Cost efficiency — While it would be nice to fill every study with people who were handpicked for the study and vetted with phone interviews and competency tests before they took your survey, the costs of doing this level of audience selection can quickly accumulate. With a blended approach you can include some individually selected and vetted respondents as well as those who also fit your criteria and belong to a B2B panel. This blend creates and overall lower cost while maintaining high quality for your research.

What should client-centric B2B companies do to ensure they are making decisions with high-quality data?

1. Work with market research companies who have a view across multiple sample providers:

In studies where you are only working with a single source of sample, the market researcher has no independent view of quality sample and no incentive to reduce it. Market research companies such as Ipsos can detect low-quality sample and immediately replace it with a better audience from a different source. It’s a real-life example of why not putting all your eggs in one basket is sound advice.

2. Use a blend of sample sources.

Even high-quality sources have some low-quality responses. Once a bad actor figures out how to get around a particular source’s quality detection, it can quickly infuse mass low-quality sample into the network or panel . When you rely on a single expert network or B2B panel, you are at risk if it gets hit with a fraud attack during your study. These attacks can delay study completion at best, as new sample has to be acquired. At worst, they can go undetected and damage your insights — and by extension, your entire strategy. When you have multiple sources, an attack on one has a smaller impact on your overall results. Low-performing or compromised providers can be easily removed from your research mid-study — without impacting the feasibility and timing of your research deliverable.

3. Choose researchers with B2B experience.

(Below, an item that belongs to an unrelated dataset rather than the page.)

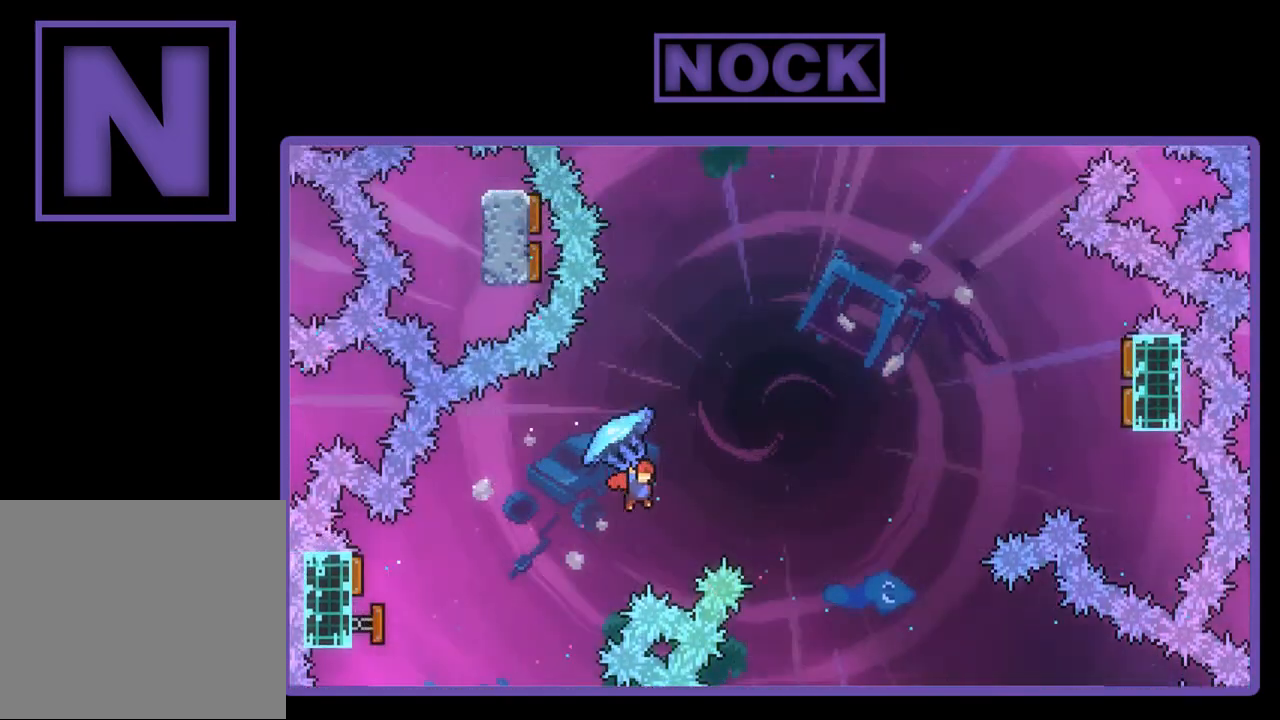
{"buttons": ["DPAD_UP", "DPAD_RIGHT"], "left_stick": "center", "events": [[483, "R2", "up"]]}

Working with professionals who have extensive experience in B2B market research provides two primary benefits. First, it ensures your research is deep, unique, and impactful to your organization, because they understand your target audience. A moderator who has interviewed hundreds of cloud developers and speaks their language will deliver a far richer discussion and more valuable insights than a researcher who typically works with beauty product clients. In addition, market researchers with deep B2B experience can quickly identify when something is not right with a respondent, whether in an interview or reviewing an open-ended survey response. They know the industry terms and trends, and can spot whether a respondent is just regurgitating surface-level information they saw online, or if they truly have experience in the sector. 

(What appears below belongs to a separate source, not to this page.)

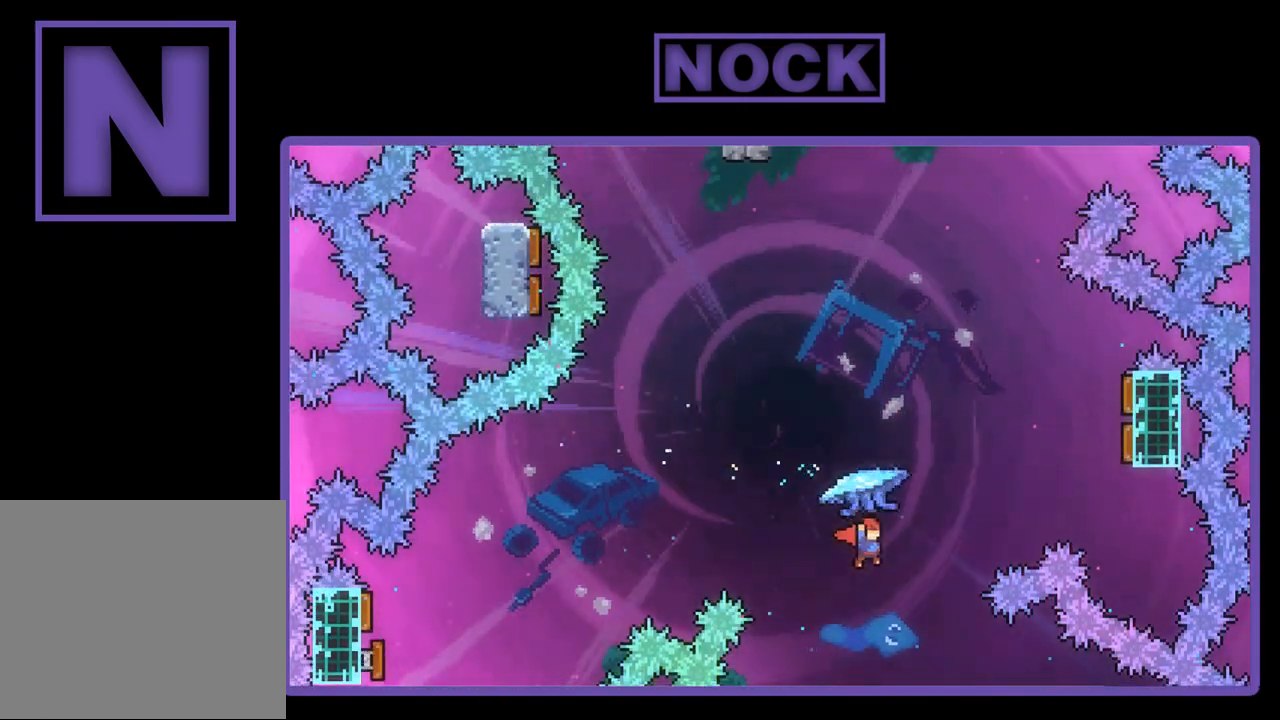
{"buttons": ["CIRCLE", "R2"], "left_stick": "center", "events": [[50, "CIRCLE", "down"], [50, "R2", "down"], [183, "CIRCLE", "up"], [283, "CIRCLE", "down"], [283, "DPAD_UP", "up"], [483, "DPAD_RIGHT", "up"]]}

4. Work with market research companies who have a view across multiple sample providers:

In studies Require independently vetted sample sources: Nearly every B2B sample provider says they have high-quality audiences. But how can you be sure those claims are true? When you rely on a market research firm that has a formal quality vetting process, you know experts in the field have pre-checked the source against standard variables such as compliance, sample sourcing methods, and data hygiene. Even more important is the ongoing vetting of sources and quality scoring over time to ensure sample providers continue to deliver the quality they had during initial vetting and onboarding. Market research firms that deliver a high volume of B2B research projects have many studies with which to build quality and feasibility profiles for each B2B expert network and panel, ensuring you get the latest blend of high-quality respondents for your project and insights you can trust.

5. Build protection into the study design.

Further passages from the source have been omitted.